Edit the data below so that each "Fermé" becomes "Closed", and keep every other part of the lines the same.

(Collected data)
────────────────

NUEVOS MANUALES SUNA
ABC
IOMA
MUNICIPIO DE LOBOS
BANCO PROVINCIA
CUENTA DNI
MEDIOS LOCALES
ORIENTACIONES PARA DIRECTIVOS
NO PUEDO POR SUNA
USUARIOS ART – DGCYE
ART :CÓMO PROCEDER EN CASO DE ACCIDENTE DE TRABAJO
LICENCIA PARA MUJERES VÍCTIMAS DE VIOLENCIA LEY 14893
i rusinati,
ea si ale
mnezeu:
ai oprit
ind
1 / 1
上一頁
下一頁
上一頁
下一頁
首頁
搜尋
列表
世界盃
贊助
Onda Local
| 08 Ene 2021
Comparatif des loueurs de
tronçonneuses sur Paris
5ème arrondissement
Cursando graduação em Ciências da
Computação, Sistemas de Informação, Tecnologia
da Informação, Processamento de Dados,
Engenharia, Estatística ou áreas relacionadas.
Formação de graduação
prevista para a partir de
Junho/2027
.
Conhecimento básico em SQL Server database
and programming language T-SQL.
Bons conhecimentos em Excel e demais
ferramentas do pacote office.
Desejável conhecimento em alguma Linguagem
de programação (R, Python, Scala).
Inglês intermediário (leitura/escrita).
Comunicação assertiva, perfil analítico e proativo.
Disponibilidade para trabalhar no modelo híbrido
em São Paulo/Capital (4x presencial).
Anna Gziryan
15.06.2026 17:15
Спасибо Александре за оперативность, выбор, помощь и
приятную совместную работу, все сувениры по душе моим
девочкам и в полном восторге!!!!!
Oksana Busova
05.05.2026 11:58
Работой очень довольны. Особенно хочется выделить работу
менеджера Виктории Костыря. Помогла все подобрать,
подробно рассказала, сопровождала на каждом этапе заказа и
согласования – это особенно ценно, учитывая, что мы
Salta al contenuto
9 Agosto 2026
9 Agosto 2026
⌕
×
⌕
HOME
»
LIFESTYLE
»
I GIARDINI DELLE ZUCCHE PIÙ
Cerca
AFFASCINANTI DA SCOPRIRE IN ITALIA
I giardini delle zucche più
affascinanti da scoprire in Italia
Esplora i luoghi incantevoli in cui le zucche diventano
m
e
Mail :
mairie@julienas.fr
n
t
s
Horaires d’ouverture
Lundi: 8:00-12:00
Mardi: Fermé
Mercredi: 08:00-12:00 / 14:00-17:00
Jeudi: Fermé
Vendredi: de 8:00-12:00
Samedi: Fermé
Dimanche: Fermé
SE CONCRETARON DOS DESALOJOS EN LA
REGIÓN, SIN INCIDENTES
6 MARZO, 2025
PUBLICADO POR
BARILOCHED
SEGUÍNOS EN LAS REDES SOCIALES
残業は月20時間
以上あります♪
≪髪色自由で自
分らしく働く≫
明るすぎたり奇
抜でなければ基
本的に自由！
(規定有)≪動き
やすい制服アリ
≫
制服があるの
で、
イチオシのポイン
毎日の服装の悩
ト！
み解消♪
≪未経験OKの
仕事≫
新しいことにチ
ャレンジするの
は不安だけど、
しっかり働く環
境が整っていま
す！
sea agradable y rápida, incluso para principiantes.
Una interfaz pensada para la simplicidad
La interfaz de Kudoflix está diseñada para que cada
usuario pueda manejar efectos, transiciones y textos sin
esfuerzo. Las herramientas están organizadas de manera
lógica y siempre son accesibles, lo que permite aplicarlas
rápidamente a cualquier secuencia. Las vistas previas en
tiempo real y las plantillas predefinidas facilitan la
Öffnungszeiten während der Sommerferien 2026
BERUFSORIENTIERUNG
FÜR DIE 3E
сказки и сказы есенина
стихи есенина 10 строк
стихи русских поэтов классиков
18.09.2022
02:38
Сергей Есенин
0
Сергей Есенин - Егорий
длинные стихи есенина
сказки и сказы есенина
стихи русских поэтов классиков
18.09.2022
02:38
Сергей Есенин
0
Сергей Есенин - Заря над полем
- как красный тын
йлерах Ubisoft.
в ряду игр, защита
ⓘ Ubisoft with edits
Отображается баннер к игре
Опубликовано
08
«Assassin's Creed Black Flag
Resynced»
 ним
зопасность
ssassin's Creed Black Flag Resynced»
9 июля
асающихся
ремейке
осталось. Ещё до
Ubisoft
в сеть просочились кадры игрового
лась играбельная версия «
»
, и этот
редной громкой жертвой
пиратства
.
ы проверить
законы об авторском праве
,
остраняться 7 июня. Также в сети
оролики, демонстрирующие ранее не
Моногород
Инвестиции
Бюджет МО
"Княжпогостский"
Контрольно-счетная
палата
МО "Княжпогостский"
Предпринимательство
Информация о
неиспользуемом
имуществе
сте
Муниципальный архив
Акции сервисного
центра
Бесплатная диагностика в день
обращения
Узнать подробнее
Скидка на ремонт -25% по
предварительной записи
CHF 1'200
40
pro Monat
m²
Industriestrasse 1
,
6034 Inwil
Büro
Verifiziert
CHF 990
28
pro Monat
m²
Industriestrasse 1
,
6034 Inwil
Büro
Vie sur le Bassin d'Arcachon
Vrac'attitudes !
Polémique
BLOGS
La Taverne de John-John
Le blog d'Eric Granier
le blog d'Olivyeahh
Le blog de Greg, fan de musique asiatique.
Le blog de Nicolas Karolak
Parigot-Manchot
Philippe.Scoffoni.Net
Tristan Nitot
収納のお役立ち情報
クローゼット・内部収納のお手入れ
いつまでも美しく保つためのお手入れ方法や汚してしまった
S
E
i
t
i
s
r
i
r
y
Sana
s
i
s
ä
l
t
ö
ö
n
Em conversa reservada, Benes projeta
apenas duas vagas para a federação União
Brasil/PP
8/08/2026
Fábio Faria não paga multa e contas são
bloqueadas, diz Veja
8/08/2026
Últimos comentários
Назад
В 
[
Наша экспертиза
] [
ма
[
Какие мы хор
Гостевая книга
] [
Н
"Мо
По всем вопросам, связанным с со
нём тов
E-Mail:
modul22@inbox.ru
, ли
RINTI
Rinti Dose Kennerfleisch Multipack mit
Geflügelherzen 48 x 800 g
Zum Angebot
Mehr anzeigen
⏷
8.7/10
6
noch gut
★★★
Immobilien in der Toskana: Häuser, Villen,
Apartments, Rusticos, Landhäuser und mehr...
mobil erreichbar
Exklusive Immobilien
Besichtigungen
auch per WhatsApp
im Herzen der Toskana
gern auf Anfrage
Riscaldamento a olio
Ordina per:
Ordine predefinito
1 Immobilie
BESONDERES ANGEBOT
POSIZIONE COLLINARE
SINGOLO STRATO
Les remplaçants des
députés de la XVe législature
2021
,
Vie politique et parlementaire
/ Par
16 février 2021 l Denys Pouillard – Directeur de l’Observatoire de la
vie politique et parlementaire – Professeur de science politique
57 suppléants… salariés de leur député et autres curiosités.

────────────────

● **RESPONSE TO THIS TASK**:
NUEVOS MANUALES SUNA
ABC
IOMA
MUNICIPIO DE LOBOS
BANCO PROVINCIA
CUENTA DNI
MEDIOS LOCALES
ORIENTACIONES PARA DIRECTIVOS
NO PUEDO POR SUNA
USUARIOS ART – DGCYE
ART :CÓMO PROCEDER EN CASO DE ACCIDENTE DE TRABAJO
LICENCIA PARA MUJERES VÍCTIMAS DE VIOLENCIA LEY 14893
i rusinati,
ea si ale
mnezeu:
ai oprit
ind
1 / 1
上一頁
下一頁
上一頁
下一頁
首頁
搜尋
列表
世界盃
贊助
Onda Local
| 08 Ene 2021
Comparatif des loueurs de
tronçonneuses sur Paris
5ème arrondissement
Cursando graduação em Ciências da
Computação, Sistemas de Informação, Tecnologia
da Informação, Processamento de Dados,
Engenharia, Estatística ou áreas relacionadas.
Formação de graduação
prevista para a partir de
Junho/2027
.
Conhecimento básico em SQL Server database
and programming language T-SQL.
Bons conhecimentos em Excel e demais
ferramentas do pacote office.
Desejável conhecimento em alguma Linguagem
de programação (R, Python, Scala).
Inglês intermediário (leitura/escrita).
Comunicação assertiva, perfil analítico e proativo.
Disponibilidade para trabalhar no modelo híbrido
em São Paulo/Capital (4x presencial).
Anna Gziryan
15.06.2026 17:15
Спасибо Александре за оперативность, выбор, помощь и
приятную совместную работу, все сувениры по душе моим
девочкам и в полном восторге!!!!!
Oksana Busova
05.05.2026 11:58
Работой очень довольны. Особенно хочется выделить работу
менеджера Виктории Костыря. Помогла все подобрать,
подробно рассказала, сопровождала на каждом этапе заказа и
согласования – это особенно ценно, учитывая, что мы
Salta al contenuto
9 Agosto 2026
9 Agosto 2026
⌕
×
⌕
HOME
»
LIFESTYLE
»
I GIARDINI DELLE ZUCCHE PIÙ
Cerca
AFFASCINANTI DA SCOPRIRE IN ITALIA
I giardini delle zucche più
affascinanti da scoprire in Italia
Esplora i luoghi incantevoli in cui le zucche diventano
m
e
Mail :
mairie@julienas.fr
n
t
s
Horaires d’ouverture
Lundi: 8:00-12:00
Mardi: Closed
Mercredi: 08:00-12:00 / 14:00-17:00
Jeudi: Closed
Vendredi: de 8:00-12:00
Samedi: Closed
Dimanche: Closed
SE CONCRETARON DOS DESALOJOS EN LA
REGIÓN, SIN INCIDENTES
6 MARZO, 2025
PUBLICADO POR
BARILOCHED
SEGUÍNOS EN LAS REDES SOCIALES
残業は月20時間
以上あります♪
≪髪色自由で自
分らしく働く≫
明るすぎたり奇
抜でなければ基
本的に自由！
(規定有)≪動き
やすい制服アリ
≫
制服があるの
で、
イチオシのポイン
毎日の服装の悩
ト！
み解消♪
≪未経験OKの
仕事≫
新しいことにチ
ャレンジするの
は不安だけど、
しっかり働く環
境が整っていま
す！
sea agradable y rápida, incluso para principiantes.
Una interfaz pensada para la simplicidad
La interfaz de Kudoflix está diseñada para que cada
usuario pueda manejar efectos, transiciones y textos sin
esfuerzo. Las herramientas están organizadas de manera
lógica y siempre son accesibles, lo que permite aplicarlas
rápidamente a cualquier secuencia. Las vistas previas en
tiempo real y las plantillas predefinidas facilitan la
Öffnungszeiten während der Sommerferien 2026
BERUFSORIENTIERUNG
FÜR DIE 3E
сказки и сказы есенина
стихи есенина 10 строк
стихи русских поэтов классиков
18.09.2022
02:38
Сергей Есенин
0
Сергей Есенин - Егорий
длинные стихи есенина
сказки и сказы есенина
стихи русских поэтов классиков
18.09.2022
02:38
Сергей Есенин
0
Сергей Есенин - Заря над полем
- как красный тын
йлерах Ubisoft.
в ряду игр, защита
ⓘ Ubisoft with edits
Отображается баннер к игре
Опубликовано
08
«Assassin's Creed Black Flag
Resynced»
 ним
зопасность
ssassin's Creed Black Flag Resynced»
9 июля
асающихся
ремейке
осталось. Ещё до
Ubisoft
в сеть просочились кадры игрового
лась играбельная версия «
»
, и этот
редной громкой жертвой
пиратства
.
ы проверить
законы об авторском праве
,
остраняться 7 июня. Также в сети
оролики, демонстрирующие ранее не
Моногород
Инвестиции
Бюджет МО
"Княжпогостский"
Контрольно-счетная
палата
МО "Княжпогостский"
Предпринимательство
Информация о
неиспользуемом
имуществе
сте
Муниципальный архив
Акции сервисного
центра
Бесплатная диагностика в день
обращения
Узнать подробнее
Скидка на ремонт -25% по
предварительной записи
CHF 1'200
40
pro Monat
m²
Industriestrasse 1
,
6034 Inwil
Büro
Verifiziert
CHF 990
28
pro Monat
m²
Industriestrasse 1
,
6034 Inwil
Büro
Vie sur le Bassin d'Arcachon
Vrac'attitudes !
Polémique
BLOGS
La Taverne de John-John
Le blog d'Eric Granier
le blog d'Olivyeahh
Le blog de Greg, fan de musique asiatique.
Le blog de Nicolas Karolak
Parigot-Manchot
Philippe.Scoffoni.Net
Tristan Nitot
収納のお役立ち情報
クローゼット・内部収納のお手入れ
いつまでも美しく保つためのお手入れ方法や汚してしまった
S
E
i
t
i
s
r
i
r
y
Sana
s
i
s
ä
l
t
ö
ö
n
Em conversa reservada, Benes projeta
apenas duas vagas para a federação União
Brasil/PP
8/08/2026
Fábio Faria não paga multa e contas são
bloqueadas, diz Veja
8/08/2026
Últimos comentários
Назад
В 
[
Наша экспертиза
] [
ма
[
Какие мы хор
Гостевая книга
] [
Н
"Мо
По всем вопросам, связанным с со
нём тов
E-Mail:
modul22@inbox.ru
, ли
RINTI
Rinti Dose Kennerfleisch Multipack mit
Geflügelherzen 48 x 800 g
Zum Angebot
Mehr anzeigen
⏷
8.7/10
6
noch gut
★★★
Immobilien in der Toskana: Häuser, Villen,
Apartments, Rusticos, Landhäuser und mehr...
mobil erreichbar
Exklusive Immobilien
Besichtigungen
auch per WhatsApp
im Herzen der Toskana
gern auf Anfrage
Riscaldamento a olio
Ordina per:
Ordine predefinito
1 Immobilie
BESONDERES ANGEBOT
POSIZIONE COLLINARE
SINGOLO STRATO
Les remplaçants des
députés de la XVe législature
2021
,
Vie politique et parlementaire
/ Par
16 février 2021 l Denys Pouillard – Directeur de l’Observatoire de la
vie politique et parlementaire – Professeur de science politique
57 suppléants… salariés de leur député et autres curiosités.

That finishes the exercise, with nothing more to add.